» Task prompt
Put every line of the items below into a Markdown table with a Row column for the row number and a Line column for the line, leaving out blank lines and the pictures.

» Material for this task
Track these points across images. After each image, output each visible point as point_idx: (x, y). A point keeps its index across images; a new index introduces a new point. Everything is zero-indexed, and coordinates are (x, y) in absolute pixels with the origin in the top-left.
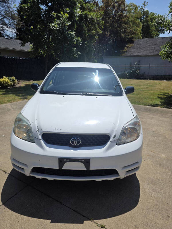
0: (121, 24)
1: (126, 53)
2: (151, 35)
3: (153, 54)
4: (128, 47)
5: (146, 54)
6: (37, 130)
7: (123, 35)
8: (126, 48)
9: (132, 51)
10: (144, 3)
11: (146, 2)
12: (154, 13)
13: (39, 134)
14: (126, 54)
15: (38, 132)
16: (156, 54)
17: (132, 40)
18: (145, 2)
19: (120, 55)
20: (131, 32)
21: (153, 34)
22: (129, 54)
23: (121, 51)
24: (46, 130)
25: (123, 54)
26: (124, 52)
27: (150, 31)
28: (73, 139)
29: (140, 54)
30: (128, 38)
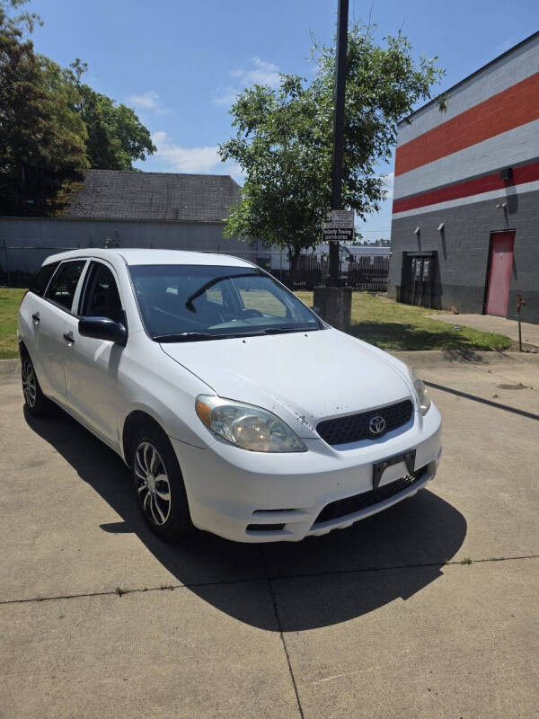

» Answer for the task
| Row | Line |
|---|---|
| 1 | Track these points across images. After each image, output each visible point as point_idx: (x, y). A point keeps its index across images; a new index introduces a new point. Everything is zero-indexed, and coordinates are (x, y) in absolute pixels with the origin in the top-left. |
| 2 | 0: (121, 24) |
| 3 | 1: (126, 53) |
| 4 | 2: (151, 35) |
| 5 | 3: (153, 54) |
| 6 | 4: (128, 47) |
| 7 | 5: (146, 54) |
| 8 | 6: (37, 130) |
| 9 | 7: (123, 35) |
| 10 | 8: (126, 48) |
| 11 | 9: (132, 51) |
| 12 | 10: (144, 3) |
| 13 | 11: (146, 2) |
| 14 | 12: (154, 13) |
| 15 | 13: (39, 134) |
| 16 | 14: (126, 54) |
| 17 | 15: (38, 132) |
| 18 | 16: (156, 54) |
| 19 | 17: (132, 40) |
| 20 | 18: (145, 2) |
| 21 | 19: (120, 55) |
| 22 | 20: (131, 32) |
| 23 | 21: (153, 34) |
| 24 | 22: (129, 54) |
| 25 | 23: (121, 51) |
| 26 | 24: (46, 130) |
| 27 | 25: (123, 54) |
| 28 | 26: (124, 52) |
| 29 | 27: (150, 31) |
| 30 | 28: (73, 139) |
| 31 | 29: (140, 54) |
| 32 | 30: (128, 38) |